** Information follows **
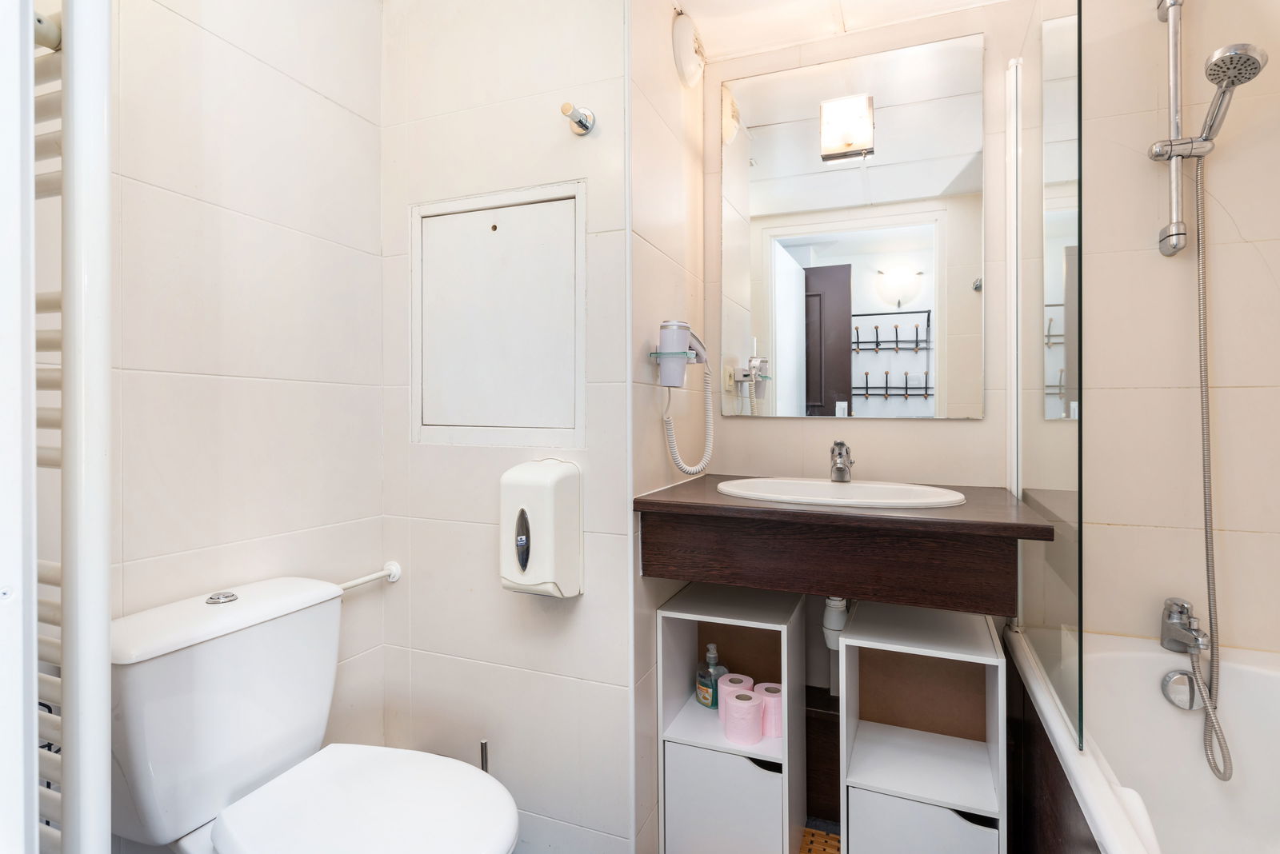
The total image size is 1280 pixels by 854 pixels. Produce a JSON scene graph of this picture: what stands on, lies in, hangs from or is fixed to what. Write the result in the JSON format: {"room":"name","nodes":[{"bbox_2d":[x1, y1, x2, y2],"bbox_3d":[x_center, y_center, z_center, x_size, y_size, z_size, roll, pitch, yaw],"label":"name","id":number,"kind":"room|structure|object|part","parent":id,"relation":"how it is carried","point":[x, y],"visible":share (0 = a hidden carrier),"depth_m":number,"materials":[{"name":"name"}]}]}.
{"room":"bathroom","nodes":[
{"label":"bathroom","id":0,"kind":"room"},
{"bbox_2d":[108,0,385,842],"bbox_3d":[-0.925,-0.059,1.180,0.106,2.271,1.226,0,0,22],"label":"left wall","id":1,"kind":"structure","parent":0,"point":[231,205],"depth_m":1.33,"materials":[{"name":"white tile"}]},
{"bbox_2d":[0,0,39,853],"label":"door frame","id":2,"kind":"structure","parent":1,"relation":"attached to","point":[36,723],"depth_m":0.51,"materials":[{"name":"white paint"}]},
{"bbox_2d":[23,0,112,853],"bbox_3d":[-0.804,0.036,0.773,0.459,1.479,0.114,0,0,22],"label":"towel radiator","id":3,"kind":"object","parent":1,"relation":"attached to","point":[106,614],"visible":0.94,"depth_m":0.69,"materials":[{"name":"white metal"}]},
{"bbox_2d":[372,0,639,853],"bbox_3d":[-0.342,-0.058,1.622,0.731,2.311,0.093,0,0,22],"label":"toilet wall","id":4,"kind":"structure","parent":0,"point":[572,681],"depth_m":1.56,"materials":[{"name":"white tile"}]},
{"bbox_2d":[336,561,401,593],"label":"water pipe","id":5,"kind":"object","parent":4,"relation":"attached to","point":[394,576],"visible":0.67,"depth_m":1.62,"materials":[{"name":"white"}]},
{"bbox_2d":[478,739,489,772],"bbox_3d":[-0.368,0.904,1.510,0.090,0.323,0.097,0,0,22],"label":"toilet brush","id":6,"kind":"object","parent":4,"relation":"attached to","point":[482,748],"visible":0.27,"depth_m":1.51,"materials":[{"name":"metal"}]},
{"bbox_2d":[411,180,586,446],"bbox_3d":[-0.357,-0.253,1.573,0.523,0.610,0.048,0,0,22],"label":"access panel","id":7,"kind":"object","parent":4,"relation":"in","point":[582,414],"visible":0.98,"depth_m":1.57,"materials":[{"name":"white"}]},
{"bbox_2d":[500,459,582,598],"bbox_3d":[-0.226,0.228,1.439,0.166,0.296,0.129,0,0,22],"label":"paper towel dispenser","id":8,"kind":"object","parent":4,"relation":"attached to","point":[547,526],"visible":0.99,"depth_m":1.39,"materials":[{"name":"white plastic"}]},
{"bbox_2d":[560,102,595,135],"bbox_3d":[-0.143,-0.697,1.451,0.062,0.057,0.078,0,0,22],"label":"wall hook","id":9,"kind":"object","parent":4,"relation":"attached to","point":[577,123],"visible":0.99,"depth_m":1.45,"materials":[{"name":"silver metal"}]},
{"bbox_2d":[628,0,706,853],"bbox_3d":[0.074,-0.067,1.773,0.089,2.285,0.683,0,0,22],"label":"side wall","id":10,"kind":"structure","parent":0,"point":[660,439],"depth_m":1.60,"materials":[{"name":"tile"}]},
{"bbox_2d":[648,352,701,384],"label":"holder","id":11,"kind":"object","parent":10,"relation":"attached to","point":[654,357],"visible":0.59,"depth_m":1.54,"materials":[{"name":"glass"}]},
{"bbox_2d":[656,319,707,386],"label":"hair dryer","id":12,"kind":"object","parent":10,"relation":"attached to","point":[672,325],"visible":0.99,"depth_m":1.55,"materials":[{"name":"white plastic"}]},
{"bbox_2d":[669,9,705,86],"bbox_3d":[0.148,-1.033,1.768,0.064,0.178,0.195,0,0,22],"label":"wall lamp","id":13,"kind":"object","parent":10,"relation":"attached to","point":[690,70],"visible":0.98,"depth_m":1.72,"materials":[{"name":"white"}]},
{"bbox_2d":[799,820,840,853],"bbox_3d":[0.219,1.136,1.108,2.378,0.072,2.364,0,0,22],"label":"floor","id":14,"kind":"structure","parent":0,"point":[813,835],"depth_m":1.72,"materials":[{"name":"tile"}]},
{"bbox_2d":[112,575,518,853],"bbox_3d":[-0.529,0.704,1.107,0.697,0.765,0.425,0,0,22],"label":"toilet","id":15,"kind":"object","parent":14,"relation":"on","point":[224,641],"visible":0.99,"depth_m":1.09,"materials":[{"name":"white ceramic"}]},
{"bbox_3d":[-0.789,0.323,1.217,0.049,0.018,0.050,0,0,22],"label":"flush button","id":16,"kind":"part","parent":15,"relation":"part of","materials":[{"name":"silver metal"}]},
{"bbox_3d":[-0.443,0.645,1.083,0.421,0.037,0.379,0,0,22],"label":"toilet seat","id":17,"kind":"part","parent":15,"relation":"part of","materials":[{"name":"white plastic"}]},
{"bbox_2d":[657,583,806,853],"bbox_3d":[0.261,0.799,1.693,0.308,0.639,0.357,0,0,22],"label":"storage cabinet","id":18,"kind":"object","parent":14,"relation":"on","point":[685,750],"visible":0.86,"depth_m":1.57,"materials":[{"name":"white laminate"}]},
{"bbox_2d":[695,642,727,707],"bbox_3d":[0.200,0.690,1.778,0.065,0.167,0.078,0,0,-32],"label":"soap bottle","id":19,"kind":"object","parent":18,"relation":"in","point":[700,691],"visible":0.9,"depth_m":1.76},
{"bbox_3d":[0.206,0.942,1.542,0.247,0.282,0.056,0,0,22],"label":"drawer","id":20,"kind":"part","parent":18,"relation":"part of","materials":[{"name":"white laminate"}]},
{"bbox_2d":[716,673,754,720],"bbox_3d":[0.260,0.742,1.731,0.094,0.095,0.092,0,0,22],"label":"toilet paper roll","id":21,"kind":"object","parent":18,"relation":"in","point":[747,678],"visible":0.45,"depth_m":1.71,"materials":[{"name":"pink paper"}]},
{"bbox_2d":[724,691,763,745],"bbox_3d":[0.264,0.744,1.632,0.096,0.095,0.096,0,0,22],"label":"toilet paper roll","id":22,"kind":"object","parent":18,"relation":"in","point":[750,728],"visible":0.99,"depth_m":1.60,"materials":[{"name":"pink paper"}]},
{"bbox_2d":[754,682,782,737],"bbox_3d":[0.351,0.747,1.680,0.099,0.098,0.099,0,0,22],"label":"toilet paper roll","id":23,"kind":"object","parent":18,"relation":"in","point":[775,698],"visible":0.62,"depth_m":1.64,"materials":[{"name":"pink paper"}]},
{"bbox_2d":[836,600,1007,853],"bbox_3d":[0.677,0.801,1.562,0.319,0.608,0.373,0,0,22],"label":"storage cabinet","id":24,"kind":"object","parent":14,"relation":"on","point":[942,788],"visible":0.95,"depth_m":1.50,"materials":[{"name":"white laminate"}]},
{"bbox_3d":[0.621,0.944,1.399,0.267,0.253,0.077,0,0,22],"label":"drawer","id":25,"kind":"part","parent":24,"relation":"part of","materials":[{"name":"white laminate"}]},
{"bbox_2d":[1007,624,1279,853],"bbox_3d":[1.059,0.838,0.912,0.715,0.560,1.548,0,0,22],"label":"bathtub","id":26,"kind":"object","parent":14,"relation":"on","point":[1271,681],"visible":0.85,"depth_m":1.45,"materials":[{"name":"white plastic"}]},
{"bbox_2d":[1007,3,1083,754],"bbox_3d":[0.881,-0.212,1.413,0.022,1.533,0.659,0,0,22],"label":"glass shower screen","id":27,"kind":"object","parent":26,"relation":"on","point":[1068,327],"visible":0.95,"depth_m":1.29,"materials":[{"name":"clear glass"}]},
{"bbox_2d":[1160,668,1200,710],"bbox_3d":[1.276,0.623,1.507,0.073,0.089,0.037,0,0,22],"label":"overflow drain","id":28,"kind":"object","parent":26,"relation":"attached to","point":[1173,678],"visible":0.78,"depth_m":1.50,"materials":[{"name":"silver metal"}]},
{"bbox_2d":[1160,597,1210,654],"bbox_3d":[1.287,0.477,1.500,0.094,0.117,0.134,0,0,22],"label":"bath tap","id":29,"kind":"object","parent":26,"relation":"on","point":[1183,609],"visible":0.96,"depth_m":1.50,"materials":[{"name":"silver metal"}]},
{"bbox_2d":[675,0,1011,60],"bbox_3d":[0.385,-1.181,1.074,1.937,0.099,1.875,0,0,22],"label":"ceiling","id":30,"kind":"structure","parent":0,"point":[858,3],"depth_m":1.79,"materials":[{"name":"white paint"}]},
{"bbox_2d":[704,0,1279,668],"bbox_3d":[0.972,-0.073,1.756,1.622,2.248,0.110,0,0,22],"label":"back wall","id":31,"kind":"structure","parent":0,"point":[978,424],"depth_m":1.60,"materials":[{"name":"beige tile"}]},
{"bbox_2d":[631,476,1046,614],"bbox_3d":[0.466,0.258,1.563,0.821,0.181,0.589,0,0,22],"label":"vanity counter","id":32,"kind":"object","parent":31,"relation":"attached to","point":[667,504],"visible":0.95,"depth_m":1.34,"materials":[{"name":"brown wood"}]},
{"bbox_2d":[721,476,967,509],"bbox_3d":[0.473,0.217,1.551,0.580,0.146,0.406,0,0,22],"label":"sink","id":33,"kind":"object","parent":32,"relation":"in","point":[855,486],"visible":0.72,"depth_m":1.60,"materials":[{"name":"white ceramic"}]},
{"bbox_2d":[821,596,851,650],"bbox_3d":[0.558,0.459,1.801,0.064,0.236,0.303,0,0,22],"label":"drain pipe","id":34,"kind":"object","parent":33,"relation":"attached to","point":[830,609],"visible":0.42,"depth_m":1.69,"materials":[{"name":"white plastic"}]},
{"bbox_2d":[828,439,854,482],"bbox_3d":[0.524,0.091,1.664,0.061,0.112,0.144,0,0,22],"label":"sink faucet","id":35,"kind":"object","parent":33,"relation":"on","point":[838,469],"visible":0.99,"depth_m":1.66,"materials":[{"name":"silver metal"}]},
{"bbox_2d":[719,31,987,419],"bbox_3d":[0.583,-0.536,1.851,0.724,1.037,0.008,0,0,22],"label":"mirror","id":36,"kind":"object","parent":31,"relation":"attached to","point":[920,412],"visible":0.98,"depth_m":1.83,"materials":[{"name":"mirror"}]},
{"bbox_2d":[1152,0,1199,260],"bbox_3d":[1.266,-0.759,1.490,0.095,0.651,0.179,0,0,22],"label":"shower rail","id":37,"kind":"object","parent":31,"relation":"attached to","point":[1176,200],"visible":0.96,"depth_m":1.53,"materials":[{"name":"silver metal"}]},
{"bbox_2d":[1195,40,1267,145],"bbox_3d":[1.296,-0.722,1.422,0.100,0.188,0.190,0,0,22],"label":"shower head","id":38,"kind":"object","parent":37,"relation":"attached to","point":[1216,61],"visible":0.91,"depth_m":1.39},
{"bbox_2d":[1192,152,1234,778],"bbox_3d":[1.310,0.070,1.479,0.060,1.422,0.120,0,0,22],"label":"shower hose","id":39,"kind":"object","parent":38,"relation":"hanging from","point":[1201,372],"visible":0.94,"depth_m":1.50,"materials":[{"name":"silver metal"}]}
]}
** End of Information **
— Description of the task —
Pull every line containing "drawer" from the entries above and copy it.

— Completed exercise —
{"bbox_3d":[0.206,0.942,1.542,0.247,0.282,0.056,0,0,22],"label":"drawer","id":20,"kind":"part","parent":18,"relation":"part of","materials":[{"name":"white laminate"}]},
{"bbox_3d":[0.621,0.944,1.399,0.267,0.253,0.077,0,0,22],"label":"drawer","id":25,"kind":"part","parent":24,"relation":"part of","materials":[{"name":"white laminate"}]},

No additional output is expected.